• [Task description] Which of the lines in the listing that follows hold "labels"? Pull each one out.

• [Task inputs]
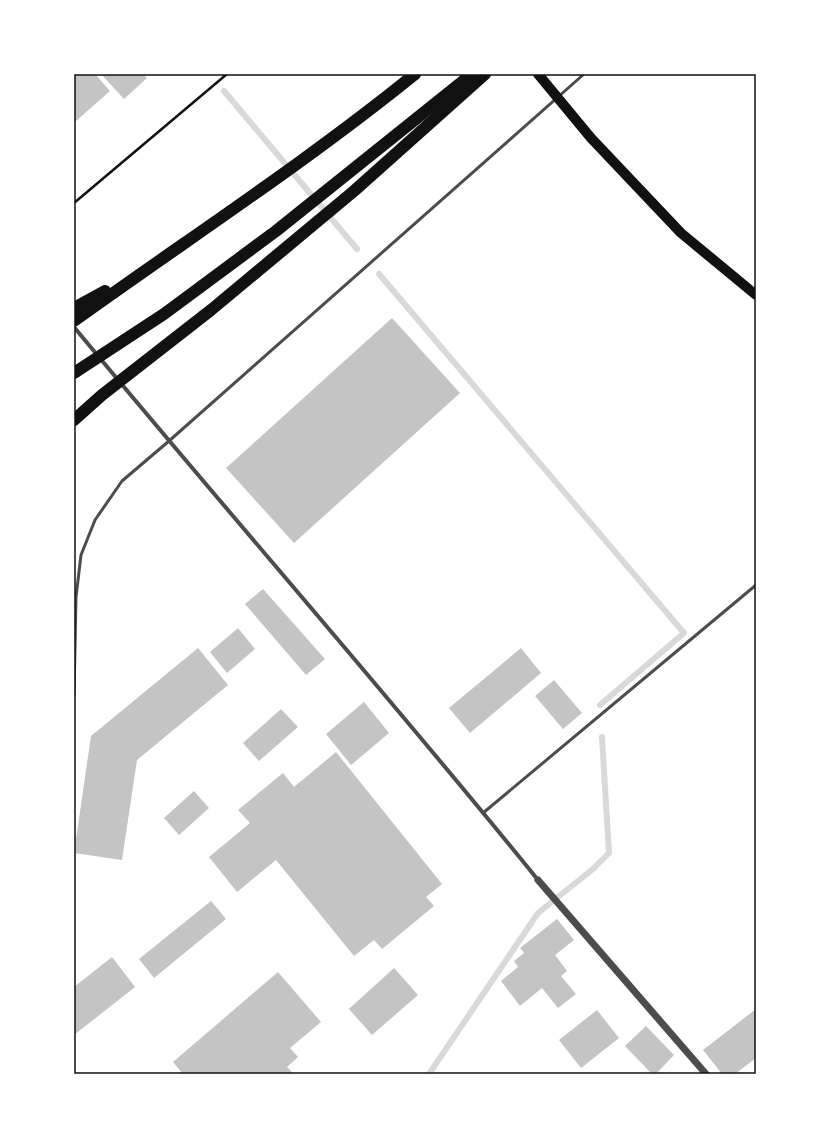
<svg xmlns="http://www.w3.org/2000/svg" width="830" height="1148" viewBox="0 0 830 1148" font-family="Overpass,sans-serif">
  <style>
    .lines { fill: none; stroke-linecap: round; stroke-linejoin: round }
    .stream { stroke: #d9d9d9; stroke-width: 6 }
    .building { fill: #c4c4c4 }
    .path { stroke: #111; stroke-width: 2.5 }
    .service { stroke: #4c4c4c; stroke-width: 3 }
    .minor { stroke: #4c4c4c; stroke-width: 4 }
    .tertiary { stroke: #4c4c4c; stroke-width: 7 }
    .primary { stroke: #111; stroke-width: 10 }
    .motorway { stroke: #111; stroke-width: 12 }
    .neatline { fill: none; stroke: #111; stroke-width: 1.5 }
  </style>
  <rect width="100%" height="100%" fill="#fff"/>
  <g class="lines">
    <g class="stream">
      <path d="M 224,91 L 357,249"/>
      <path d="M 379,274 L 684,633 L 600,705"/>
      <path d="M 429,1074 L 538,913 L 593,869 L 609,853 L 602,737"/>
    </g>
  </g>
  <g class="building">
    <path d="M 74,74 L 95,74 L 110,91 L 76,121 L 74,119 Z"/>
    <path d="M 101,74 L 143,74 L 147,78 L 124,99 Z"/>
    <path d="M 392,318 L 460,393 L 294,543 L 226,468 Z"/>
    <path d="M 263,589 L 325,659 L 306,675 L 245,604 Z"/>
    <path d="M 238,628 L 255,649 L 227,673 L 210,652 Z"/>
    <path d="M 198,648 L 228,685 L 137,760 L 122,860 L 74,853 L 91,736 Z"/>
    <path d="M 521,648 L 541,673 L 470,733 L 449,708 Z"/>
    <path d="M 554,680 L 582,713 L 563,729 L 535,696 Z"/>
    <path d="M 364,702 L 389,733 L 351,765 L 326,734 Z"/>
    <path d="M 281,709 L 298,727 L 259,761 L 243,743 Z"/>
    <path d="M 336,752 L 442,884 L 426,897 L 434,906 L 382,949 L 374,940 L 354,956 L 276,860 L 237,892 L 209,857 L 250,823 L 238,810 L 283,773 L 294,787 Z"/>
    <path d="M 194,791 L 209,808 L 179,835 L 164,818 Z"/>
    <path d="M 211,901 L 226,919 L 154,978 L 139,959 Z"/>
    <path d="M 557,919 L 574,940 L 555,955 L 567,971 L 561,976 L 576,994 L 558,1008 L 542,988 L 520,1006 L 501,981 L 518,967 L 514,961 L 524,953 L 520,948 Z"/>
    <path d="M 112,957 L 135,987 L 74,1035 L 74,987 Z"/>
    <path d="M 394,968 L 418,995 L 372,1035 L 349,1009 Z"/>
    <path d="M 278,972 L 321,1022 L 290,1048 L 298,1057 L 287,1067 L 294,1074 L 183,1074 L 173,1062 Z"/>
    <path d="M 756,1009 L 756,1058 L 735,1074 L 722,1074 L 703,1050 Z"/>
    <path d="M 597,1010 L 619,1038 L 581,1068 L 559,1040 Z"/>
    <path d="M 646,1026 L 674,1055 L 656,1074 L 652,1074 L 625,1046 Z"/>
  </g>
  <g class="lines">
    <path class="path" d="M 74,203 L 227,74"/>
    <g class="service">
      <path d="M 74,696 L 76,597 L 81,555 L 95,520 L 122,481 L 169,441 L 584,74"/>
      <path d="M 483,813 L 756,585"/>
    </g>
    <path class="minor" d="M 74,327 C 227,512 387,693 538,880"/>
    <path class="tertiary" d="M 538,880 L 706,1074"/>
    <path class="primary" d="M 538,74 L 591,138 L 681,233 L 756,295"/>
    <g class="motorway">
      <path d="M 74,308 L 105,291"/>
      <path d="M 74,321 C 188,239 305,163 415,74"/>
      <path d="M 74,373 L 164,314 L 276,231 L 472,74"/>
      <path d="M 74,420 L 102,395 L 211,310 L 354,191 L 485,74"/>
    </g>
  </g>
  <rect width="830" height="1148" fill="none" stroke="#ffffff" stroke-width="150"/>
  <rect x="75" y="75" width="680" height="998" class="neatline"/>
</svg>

...

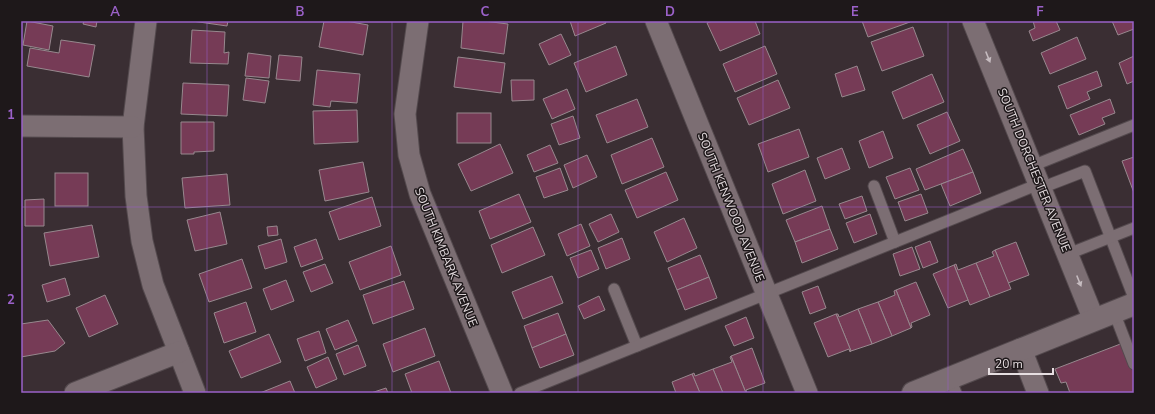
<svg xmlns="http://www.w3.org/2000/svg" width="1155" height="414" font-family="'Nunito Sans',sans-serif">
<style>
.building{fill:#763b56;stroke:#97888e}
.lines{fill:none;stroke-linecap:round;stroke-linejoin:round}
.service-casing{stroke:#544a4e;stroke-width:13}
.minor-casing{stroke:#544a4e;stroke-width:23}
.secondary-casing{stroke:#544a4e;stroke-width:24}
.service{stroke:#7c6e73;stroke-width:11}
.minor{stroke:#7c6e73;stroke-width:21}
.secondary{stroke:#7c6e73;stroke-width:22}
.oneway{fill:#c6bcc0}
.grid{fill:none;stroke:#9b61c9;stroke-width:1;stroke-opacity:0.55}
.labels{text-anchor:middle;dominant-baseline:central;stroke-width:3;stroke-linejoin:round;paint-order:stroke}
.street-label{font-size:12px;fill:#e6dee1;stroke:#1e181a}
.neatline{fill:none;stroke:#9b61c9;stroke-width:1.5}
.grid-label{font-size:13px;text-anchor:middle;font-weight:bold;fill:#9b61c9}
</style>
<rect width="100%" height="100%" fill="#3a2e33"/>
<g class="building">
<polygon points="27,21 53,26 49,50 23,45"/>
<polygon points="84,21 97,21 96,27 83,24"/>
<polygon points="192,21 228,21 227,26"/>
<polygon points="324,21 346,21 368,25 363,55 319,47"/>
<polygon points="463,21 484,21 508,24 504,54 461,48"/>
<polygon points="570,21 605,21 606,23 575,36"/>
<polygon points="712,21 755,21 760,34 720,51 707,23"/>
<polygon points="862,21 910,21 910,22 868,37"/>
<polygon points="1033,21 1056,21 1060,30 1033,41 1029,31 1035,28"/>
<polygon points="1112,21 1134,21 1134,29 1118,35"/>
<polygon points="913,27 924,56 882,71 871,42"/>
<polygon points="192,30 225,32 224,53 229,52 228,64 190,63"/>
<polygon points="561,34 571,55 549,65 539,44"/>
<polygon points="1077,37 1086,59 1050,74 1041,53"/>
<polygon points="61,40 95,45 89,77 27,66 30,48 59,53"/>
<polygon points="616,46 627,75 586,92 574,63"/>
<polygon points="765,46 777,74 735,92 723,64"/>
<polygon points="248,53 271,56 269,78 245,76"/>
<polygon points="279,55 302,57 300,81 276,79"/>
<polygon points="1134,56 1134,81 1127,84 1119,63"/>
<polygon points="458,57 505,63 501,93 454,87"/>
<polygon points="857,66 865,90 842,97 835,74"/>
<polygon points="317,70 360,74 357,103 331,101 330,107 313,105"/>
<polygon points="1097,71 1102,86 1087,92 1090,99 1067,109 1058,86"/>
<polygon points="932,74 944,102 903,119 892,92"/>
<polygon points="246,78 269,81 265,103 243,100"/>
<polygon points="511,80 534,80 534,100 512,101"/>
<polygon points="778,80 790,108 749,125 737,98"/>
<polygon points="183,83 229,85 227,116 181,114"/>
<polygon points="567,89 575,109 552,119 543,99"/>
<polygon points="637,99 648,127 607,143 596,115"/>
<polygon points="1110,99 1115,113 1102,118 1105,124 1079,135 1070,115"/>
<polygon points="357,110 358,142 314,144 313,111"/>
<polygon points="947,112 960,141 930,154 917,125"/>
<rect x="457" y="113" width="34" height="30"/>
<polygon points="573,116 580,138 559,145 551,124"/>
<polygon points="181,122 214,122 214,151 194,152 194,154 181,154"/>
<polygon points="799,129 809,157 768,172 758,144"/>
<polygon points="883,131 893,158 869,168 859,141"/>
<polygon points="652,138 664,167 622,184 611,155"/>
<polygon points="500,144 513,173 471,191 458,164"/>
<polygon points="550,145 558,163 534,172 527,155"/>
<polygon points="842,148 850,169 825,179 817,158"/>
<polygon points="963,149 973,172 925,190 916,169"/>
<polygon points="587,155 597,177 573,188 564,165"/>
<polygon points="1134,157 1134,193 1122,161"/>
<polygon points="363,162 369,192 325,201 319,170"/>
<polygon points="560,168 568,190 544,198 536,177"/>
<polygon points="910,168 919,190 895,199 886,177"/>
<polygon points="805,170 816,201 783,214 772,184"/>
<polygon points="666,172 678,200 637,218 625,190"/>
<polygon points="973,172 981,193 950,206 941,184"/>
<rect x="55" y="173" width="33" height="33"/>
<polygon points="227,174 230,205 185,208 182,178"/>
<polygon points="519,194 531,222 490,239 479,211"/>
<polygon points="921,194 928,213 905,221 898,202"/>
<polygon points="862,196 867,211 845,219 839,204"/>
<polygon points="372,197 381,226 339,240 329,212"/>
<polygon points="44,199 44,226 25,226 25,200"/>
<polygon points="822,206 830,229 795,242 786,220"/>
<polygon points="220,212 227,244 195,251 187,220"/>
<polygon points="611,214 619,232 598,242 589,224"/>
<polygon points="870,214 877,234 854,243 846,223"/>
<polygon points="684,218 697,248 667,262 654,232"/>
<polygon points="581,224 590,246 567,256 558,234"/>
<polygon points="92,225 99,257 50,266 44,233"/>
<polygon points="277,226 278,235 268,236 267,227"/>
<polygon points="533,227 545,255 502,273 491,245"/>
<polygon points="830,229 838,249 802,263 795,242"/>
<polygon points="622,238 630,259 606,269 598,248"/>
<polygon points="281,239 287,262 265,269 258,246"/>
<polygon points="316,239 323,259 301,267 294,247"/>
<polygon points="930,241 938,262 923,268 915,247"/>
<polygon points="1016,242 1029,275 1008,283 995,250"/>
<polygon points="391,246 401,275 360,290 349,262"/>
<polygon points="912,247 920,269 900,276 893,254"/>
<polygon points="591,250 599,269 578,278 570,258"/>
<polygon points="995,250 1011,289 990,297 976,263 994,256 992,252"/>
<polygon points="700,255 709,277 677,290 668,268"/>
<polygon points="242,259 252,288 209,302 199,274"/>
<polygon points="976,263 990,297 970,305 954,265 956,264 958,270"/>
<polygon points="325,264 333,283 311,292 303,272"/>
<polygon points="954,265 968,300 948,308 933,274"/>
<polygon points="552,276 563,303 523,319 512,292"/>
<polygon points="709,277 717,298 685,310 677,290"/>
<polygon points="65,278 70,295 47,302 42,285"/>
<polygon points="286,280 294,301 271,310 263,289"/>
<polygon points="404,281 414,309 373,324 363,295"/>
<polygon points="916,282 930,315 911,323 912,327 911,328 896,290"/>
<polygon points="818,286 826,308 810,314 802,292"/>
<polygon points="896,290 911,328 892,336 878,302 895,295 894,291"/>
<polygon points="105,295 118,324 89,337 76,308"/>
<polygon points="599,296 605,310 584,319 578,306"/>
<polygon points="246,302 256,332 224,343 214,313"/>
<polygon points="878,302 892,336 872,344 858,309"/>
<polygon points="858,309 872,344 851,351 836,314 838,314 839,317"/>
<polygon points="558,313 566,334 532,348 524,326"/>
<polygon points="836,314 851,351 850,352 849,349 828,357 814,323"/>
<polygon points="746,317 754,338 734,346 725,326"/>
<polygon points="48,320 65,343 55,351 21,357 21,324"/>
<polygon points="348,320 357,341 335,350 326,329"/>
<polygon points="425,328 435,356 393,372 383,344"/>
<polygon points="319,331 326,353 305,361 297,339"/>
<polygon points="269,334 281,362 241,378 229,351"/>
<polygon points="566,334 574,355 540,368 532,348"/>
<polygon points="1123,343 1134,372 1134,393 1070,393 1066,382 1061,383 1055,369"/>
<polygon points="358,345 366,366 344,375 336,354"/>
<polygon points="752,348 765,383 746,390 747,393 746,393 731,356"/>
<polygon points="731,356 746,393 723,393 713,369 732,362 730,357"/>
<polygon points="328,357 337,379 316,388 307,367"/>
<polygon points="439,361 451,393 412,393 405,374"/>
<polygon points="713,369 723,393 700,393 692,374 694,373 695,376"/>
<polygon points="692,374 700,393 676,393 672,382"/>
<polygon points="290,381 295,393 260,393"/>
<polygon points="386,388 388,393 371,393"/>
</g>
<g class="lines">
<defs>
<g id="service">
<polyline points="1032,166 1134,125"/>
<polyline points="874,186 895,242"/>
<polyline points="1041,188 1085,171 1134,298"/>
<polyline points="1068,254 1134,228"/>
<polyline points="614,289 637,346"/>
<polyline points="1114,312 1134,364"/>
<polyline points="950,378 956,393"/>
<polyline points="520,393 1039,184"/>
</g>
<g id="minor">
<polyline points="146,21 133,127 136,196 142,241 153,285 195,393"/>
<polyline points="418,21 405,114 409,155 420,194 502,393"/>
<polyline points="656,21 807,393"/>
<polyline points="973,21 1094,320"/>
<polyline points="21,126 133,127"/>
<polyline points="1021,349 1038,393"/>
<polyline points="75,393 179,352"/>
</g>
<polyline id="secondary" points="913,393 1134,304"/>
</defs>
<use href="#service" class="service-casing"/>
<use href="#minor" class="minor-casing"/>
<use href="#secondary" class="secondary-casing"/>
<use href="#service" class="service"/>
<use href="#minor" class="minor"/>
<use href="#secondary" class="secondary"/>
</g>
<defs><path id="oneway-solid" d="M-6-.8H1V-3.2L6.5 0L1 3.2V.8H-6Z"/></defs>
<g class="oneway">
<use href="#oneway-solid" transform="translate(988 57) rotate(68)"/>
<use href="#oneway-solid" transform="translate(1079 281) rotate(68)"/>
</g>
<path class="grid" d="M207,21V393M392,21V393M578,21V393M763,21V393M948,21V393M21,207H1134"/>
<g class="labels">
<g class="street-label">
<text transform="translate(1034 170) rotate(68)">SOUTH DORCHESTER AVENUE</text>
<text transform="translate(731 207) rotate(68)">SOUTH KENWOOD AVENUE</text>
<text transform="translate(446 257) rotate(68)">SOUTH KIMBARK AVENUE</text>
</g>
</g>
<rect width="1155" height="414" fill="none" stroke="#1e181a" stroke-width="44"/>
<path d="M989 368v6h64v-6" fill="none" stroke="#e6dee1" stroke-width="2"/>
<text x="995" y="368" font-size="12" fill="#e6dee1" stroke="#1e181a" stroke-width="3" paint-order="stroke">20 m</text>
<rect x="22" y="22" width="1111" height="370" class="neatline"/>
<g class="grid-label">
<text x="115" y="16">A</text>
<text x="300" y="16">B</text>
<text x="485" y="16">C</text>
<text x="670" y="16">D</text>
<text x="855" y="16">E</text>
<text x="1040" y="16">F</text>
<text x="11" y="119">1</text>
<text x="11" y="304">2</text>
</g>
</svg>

• [Result of this exercise]
.labels{text-anchor:middle;dominant-baseline:central;stroke-width:3;stroke-linejoin:round;paint-order:stroke}
<g class="labels">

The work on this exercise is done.